Excerpted text —
|---|
Rigoberta Menchu Tum is a Maya-Quiche Indian from Guatemala, she belongs to one of the many ethnic groups in Guatemala; there are twenty other ethnic groups, many of these group share the same culture, but they speak a slightly different dialect. She lives with her parents in Chimel, a small village in northern Altiplano. His father Vicente Menchu and his mother are community leaders and are considered very important in her community. Menchu have many brothers and sisters; they all worked in different coffee and cotton farms all over the department (state) of Quiche.

The community, in which Rigoberta and her parents live, is a very caring world in which everyone works for the interest of the community. In this community, children at birth belong to everyone and not just their parents. The entire community participates in the education of children prioritizing the respect for nature as a whole and the importance of being part of the community. They also encourage the preservation of their culture, values, language and secrets of the community; this is very important because their identity is the only thing that they really have. They have a Maize (corn) diet, for them and for most of the Guatemalans Maize is sacred.

Rigoberta is the sixth child of the family. As a child she had to work in coffee and cotton farms with her brothers to help support the family. the Menchu family suffered hunger and mistreatment from the ladinos, hunger would become a concurrent issue in Menchu’s family; one of her brothers died very young because of malnutrition, the dead of his brothers to malnutrition is not an isolated event, Rigoberta witnessed the death of many other young children in her community and the farms where she used to work, these kids died as a result of a poor diet and malnutrition.

She started working as a catechist teaching the Bible to other kinds in her community when she was eight, when she turned 12 she started learning the values and custom that old girl learn to become a woman. Her mother taught her everything she needed to know to become a decent Indian woman. Meanwhile the social situation of the indigenous population in Guatemala went from bad to worse, the persecution and abuses towards indigenous were more and more aggressive and common in her community. Her father, aware of this, was very committed to fight to defend and to protect the community by organizing his community to fight back the abuses of the ladinos and the government.
|---|
Raw data —
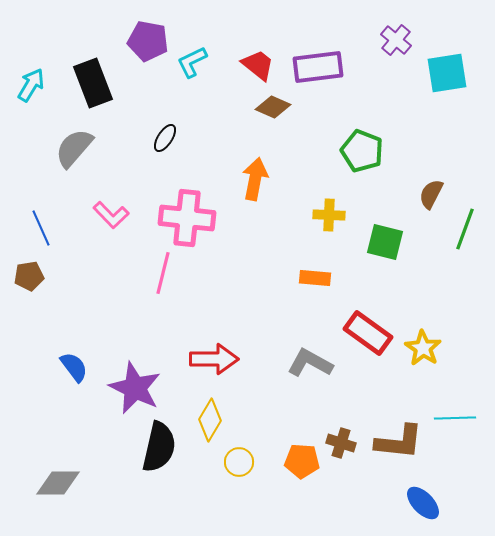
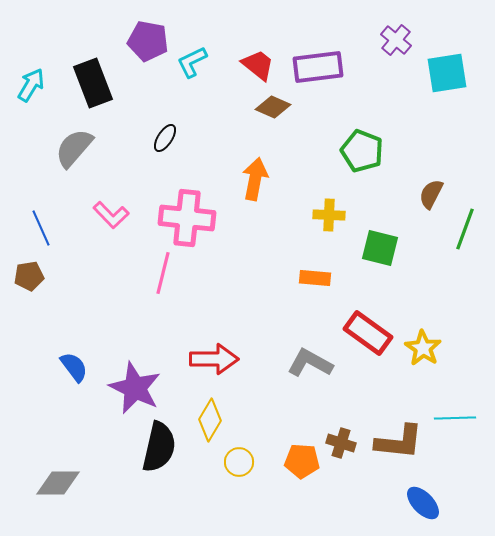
green square: moved 5 px left, 6 px down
|---|
Set problem — Print the part of the Rigoberta Menchu text that begins at "Rigoberta Menchu Tum" and stops after "(state) of Quiche.", copying it word for word.

Output of the task —
Rigoberta Menchu Tum is a Maya-Quiche Indian from Guatemala, she belongs to one of the many ethnic groups in Guatemala; there are twenty other ethnic groups, many of these group share the same culture, but they speak a slightly different dialect. She lives with her parents in Chimel, a small village in northern Altiplano. His father Vicente Menchu and his mother are community leaders and are considered very important in her community. Menchu have many brothers and sisters; they all worked in different coffee and cotton farms all over the department (state) of Quiche.